- [The task] With pictures excluded, retype exactly every line from the one containing "index mcp: (212, 146)" to the end of the records below.

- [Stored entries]
○ ○ ○ ○

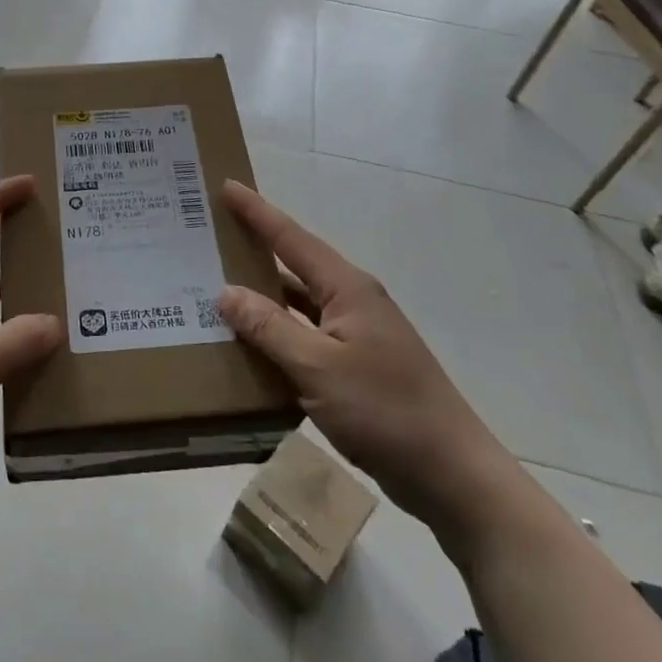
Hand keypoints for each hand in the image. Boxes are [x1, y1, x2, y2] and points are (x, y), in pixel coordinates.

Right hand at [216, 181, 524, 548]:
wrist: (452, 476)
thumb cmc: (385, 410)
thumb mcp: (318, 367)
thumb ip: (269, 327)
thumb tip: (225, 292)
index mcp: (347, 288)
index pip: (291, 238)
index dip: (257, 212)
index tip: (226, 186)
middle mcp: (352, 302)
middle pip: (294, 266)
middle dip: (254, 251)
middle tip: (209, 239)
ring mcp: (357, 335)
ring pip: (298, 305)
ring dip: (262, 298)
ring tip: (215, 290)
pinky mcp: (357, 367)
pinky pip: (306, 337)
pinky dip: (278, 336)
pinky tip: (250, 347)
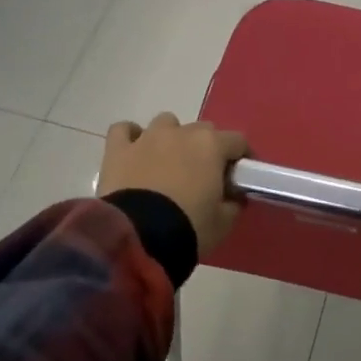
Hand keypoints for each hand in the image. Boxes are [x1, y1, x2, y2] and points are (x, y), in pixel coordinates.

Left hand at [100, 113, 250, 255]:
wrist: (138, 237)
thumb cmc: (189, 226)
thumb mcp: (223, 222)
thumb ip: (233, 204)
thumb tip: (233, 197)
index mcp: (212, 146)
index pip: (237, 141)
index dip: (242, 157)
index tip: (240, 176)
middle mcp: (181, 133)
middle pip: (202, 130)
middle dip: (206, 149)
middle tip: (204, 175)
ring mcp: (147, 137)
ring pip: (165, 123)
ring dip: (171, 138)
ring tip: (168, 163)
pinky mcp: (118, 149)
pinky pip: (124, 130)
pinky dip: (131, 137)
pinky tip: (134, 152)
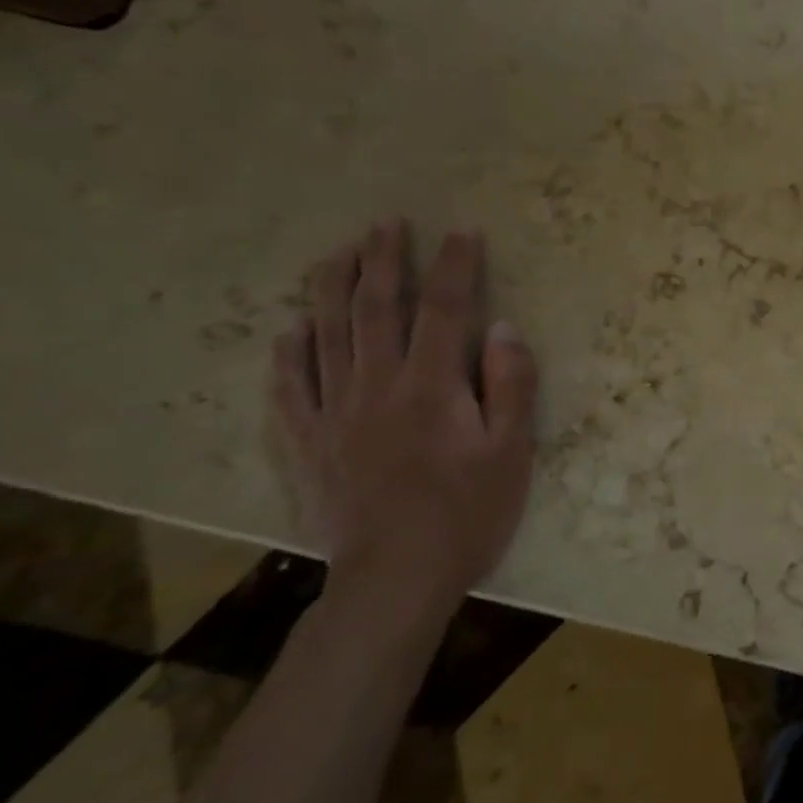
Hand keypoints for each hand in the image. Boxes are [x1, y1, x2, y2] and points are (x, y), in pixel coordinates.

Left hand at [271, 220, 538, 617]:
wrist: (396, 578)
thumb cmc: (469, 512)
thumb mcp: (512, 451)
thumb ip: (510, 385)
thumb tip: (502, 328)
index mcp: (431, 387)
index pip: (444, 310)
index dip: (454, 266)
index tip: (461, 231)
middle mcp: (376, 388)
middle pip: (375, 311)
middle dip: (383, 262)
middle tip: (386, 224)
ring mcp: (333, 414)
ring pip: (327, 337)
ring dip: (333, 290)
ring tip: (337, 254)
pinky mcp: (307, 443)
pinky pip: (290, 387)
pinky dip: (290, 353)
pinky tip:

○ ○ ○ ○

- [Result]
index mcp: (212, 146)
index pip: (237, 141)
index dip: (242, 157)
index tip: (240, 176)
middle mcp: (181, 133)
middle pip: (202, 130)
middle dip: (206, 149)
middle tip: (204, 175)
ring mcp: (147, 137)
ring pip: (165, 123)
ring dip: (171, 138)
ring tip: (168, 163)
pinky mcp: (118, 149)
pinky pip: (124, 130)
pinky dip: (131, 137)
pinky tip: (134, 152)
Hand keypoints for each hand in the image. Boxes are [x1, y1, x2, y2] and points are (x, y), in pixel coordinates.

Left hand at [271, 220, 538, 617]:
wrist: (396, 578)
thumb cmc: (469, 512)
thumb mcp: (512, 451)
thumb ip: (510, 385)
thumb tip: (502, 328)
index mcp: (431, 387)
index pip: (444, 310)
index dip: (454, 266)
index tip: (461, 231)
middle mcp: (376, 388)
middle pip: (375, 311)
middle dip: (383, 262)
middle tip: (386, 224)
ring mcp: (333, 414)
ring pip: (327, 337)
ring dip: (333, 290)
ring tip: (337, 254)
pinky mcp: (307, 443)
pinky pip: (290, 387)
pinky dip: (290, 353)
pinky tip:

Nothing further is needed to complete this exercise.